Pourquoi l’agent réactif apparaît-il si différent de l’agent cognitif ? Un automatisme semble en effet aussi dépourvu d’intention qu’un rocher. La dynamique est du côté des paramètres. C’est pourquoi nous les rendons propriétaires du résultat. Erreur !! L’automatisme est simplement bloqué dans son évolution parce que son programmeur l’a voulu ainsi. Son identité existe bien, comme pour tout agent, mais elle se réduit à une photographie de l’intention du programmeur. Isolé, l’automatisme paraît involontaire, mais placez son créateur à ses côtés : il acquiert soudainement de la personnalité. Il est bien un fragment de la volonté de son auteur.
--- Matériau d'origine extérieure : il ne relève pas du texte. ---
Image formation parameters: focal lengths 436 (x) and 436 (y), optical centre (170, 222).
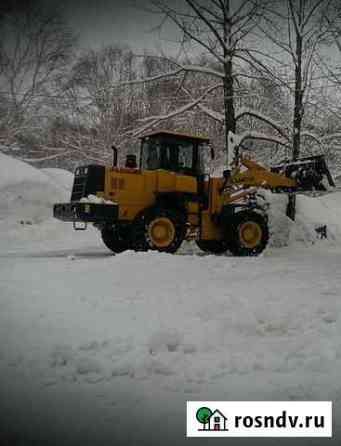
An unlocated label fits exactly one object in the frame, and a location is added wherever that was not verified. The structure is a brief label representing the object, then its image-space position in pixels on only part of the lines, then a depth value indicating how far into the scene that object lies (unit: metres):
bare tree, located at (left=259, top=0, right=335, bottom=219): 11.52
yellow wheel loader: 8.21
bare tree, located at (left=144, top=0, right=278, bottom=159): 11.29
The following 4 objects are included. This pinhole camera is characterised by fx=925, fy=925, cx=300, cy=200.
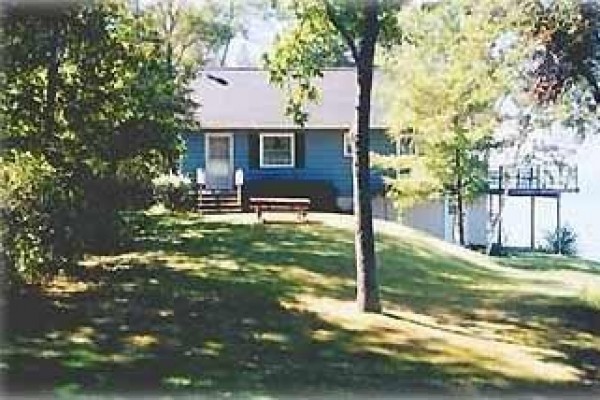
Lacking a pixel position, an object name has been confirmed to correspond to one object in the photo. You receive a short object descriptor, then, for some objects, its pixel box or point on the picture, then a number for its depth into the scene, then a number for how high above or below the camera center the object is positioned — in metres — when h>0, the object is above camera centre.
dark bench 14.45 -0.48
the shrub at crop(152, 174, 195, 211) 15.84 -0.29
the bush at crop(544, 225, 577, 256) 22.38 -1.59
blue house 20.88 +0.74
Loin du mécanisme passif qui est son étiquette habituelle.

Liberté pour l’automate

Renverser le sens causal de l’automatisme efface la différence entre agent réactif et cognitif. L’agent réactif est une intention fixée, un niveau cognitif isolé, sans moyen d’en former d’autres. Si nous lui permettions de dialoguer avec d’autres agents, l’intelligence du tout bondirait aussitôt.
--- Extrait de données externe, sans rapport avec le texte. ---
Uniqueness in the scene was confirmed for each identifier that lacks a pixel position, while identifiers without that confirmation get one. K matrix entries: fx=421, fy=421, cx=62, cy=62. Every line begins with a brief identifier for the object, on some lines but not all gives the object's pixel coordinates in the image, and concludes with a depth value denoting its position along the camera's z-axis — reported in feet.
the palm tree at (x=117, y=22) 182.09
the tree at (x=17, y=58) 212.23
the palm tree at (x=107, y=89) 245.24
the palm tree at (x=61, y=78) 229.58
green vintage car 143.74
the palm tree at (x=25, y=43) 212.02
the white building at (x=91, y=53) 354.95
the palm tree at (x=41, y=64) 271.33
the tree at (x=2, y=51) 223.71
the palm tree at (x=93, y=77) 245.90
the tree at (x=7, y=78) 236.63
C’est ce que font ensemble les groupes neuraux. Mais ils ne le font pas sur un pied d’égalité. Selon leur position dans le réseau, leur statut hiérarchique diffère. Débarrassons-nous de la conception horizontale, celle de neurones tous alignés par une physiologie et une fonction identique. Leur symbolisme, élément capital de leur fonction, se hiérarchise d’un groupe neural à l’autre. C’est par cette dimension verticale seulement que nous pouvons comprendre l’approfondissement du sens que permet le cerveau.

Faire le grand écart

À présent il est plus facile de voir le grand écart entre nos représentations basiques et supérieures, autrement dit entre le lieu physique et la scène pourvue de ses personnages. Les groupes neuraux qui les symbolisent sont physiquement très similaires, la principale différence étant leur emplacement dans le graphe gigantesque formé par nos cent milliards de neurones et leurs dix mille milliards de synapses. Les représentations basiques sont à la périphérie du graphe, au premier rang pour traiter les données sensorielles. Données binaires, sans profondeur complexe. C’est plus haut dans la hiérarchie, intégrées ensemble et analysées sous différents angles, qu’elles s’enrichissent en signification.
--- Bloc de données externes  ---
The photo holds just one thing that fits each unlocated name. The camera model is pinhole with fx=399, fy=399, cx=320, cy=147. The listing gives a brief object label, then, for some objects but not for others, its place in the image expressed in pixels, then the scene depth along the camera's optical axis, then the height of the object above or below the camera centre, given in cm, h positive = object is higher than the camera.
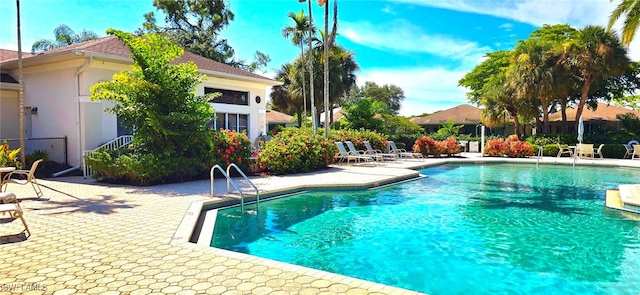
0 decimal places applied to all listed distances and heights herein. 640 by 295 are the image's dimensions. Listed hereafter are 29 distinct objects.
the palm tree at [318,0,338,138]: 1857 +568
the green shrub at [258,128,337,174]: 1415 -37
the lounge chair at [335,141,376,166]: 1829 -61
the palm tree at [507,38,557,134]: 2664 +463
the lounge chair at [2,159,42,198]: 867 -75
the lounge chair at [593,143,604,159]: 2341 -66
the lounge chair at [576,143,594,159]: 2259 -50
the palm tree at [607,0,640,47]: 1248 +396
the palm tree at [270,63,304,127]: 3709 +479
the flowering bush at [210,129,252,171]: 1268 -17
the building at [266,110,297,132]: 4062 +248
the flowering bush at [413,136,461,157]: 2358 -32
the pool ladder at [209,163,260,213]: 882 -127
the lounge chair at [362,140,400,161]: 1967 -46
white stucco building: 1353 +195
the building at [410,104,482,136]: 3884 +236
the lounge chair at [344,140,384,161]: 1872 -40
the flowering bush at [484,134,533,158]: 2406 -42
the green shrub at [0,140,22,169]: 1218 -36
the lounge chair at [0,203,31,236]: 544 -86
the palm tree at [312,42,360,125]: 3159 +588
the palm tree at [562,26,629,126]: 2512 +545
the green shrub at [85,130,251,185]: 1122 -54
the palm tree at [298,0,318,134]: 1808 +410
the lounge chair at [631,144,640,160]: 2292 -59
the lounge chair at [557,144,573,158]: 2400 -63
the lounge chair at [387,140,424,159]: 2194 -58
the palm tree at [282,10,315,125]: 2716 +800
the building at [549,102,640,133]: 3544 +194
L’agent constitué par ce groupe de 1er rang est réactif. Il fournit toujours la même sortie pour le même ensemble de données sensorielles. Mais rappelez-vous ! Nous avons inversé le sens de l’automatisme : c’est bien ce groupe qui est propriétaire de sa sortie. Si elle est immuable c’est qu’il n’a pas de raison d’en changer. Depuis la naissance les mêmes stimuli sensoriels entraînent le même résultat. Pas de programmeur, mais s’il fallait en désigner un, ce serait l’évolution naturelle, qui aurait éliminé ce codage génétique si le résultat avait nui à la survie de l’organisme.

L’étendue temporelle

L’histoire du 1er rang n’a pas varié depuis la naissance. Son étendue temporelle est brève. Il en est tout autrement des groupes intégrateurs plus haut situés dans la hiérarchie. Ceux-là ont souvent modifié leur configuration, à mesure que les paramètres s’ajoutaient à la synthèse et qu’une multitude de rapports de nature différente provenaient des étages inférieurs. Au sommet, la dynamique est telle que les pensées se suivent rarement dans le même ordre. L’identité est changeante. L’aristocratie neurale batifole d’un sujet à l’autre, fait des choix différents de la veille au lendemain. Elle s’émancipe de la rigueur relative du cadre construit par les étages inférieurs.

Le béhaviorisme est fortement présent dans la reconnaissance du lieu. Il laisse place au cognitivisme voire à l’illusionnisme quand la conscience a installé ses acteurs. Tout cela au sein du même esprit.

Le lieu est bien un agent. Celui qui fabrique le cadre. Dans lequel se reconnaissent les agents supérieurs. Mais entre les deux se trouve suffisamment de complexité pour que s’y installe… la raison ou la folie.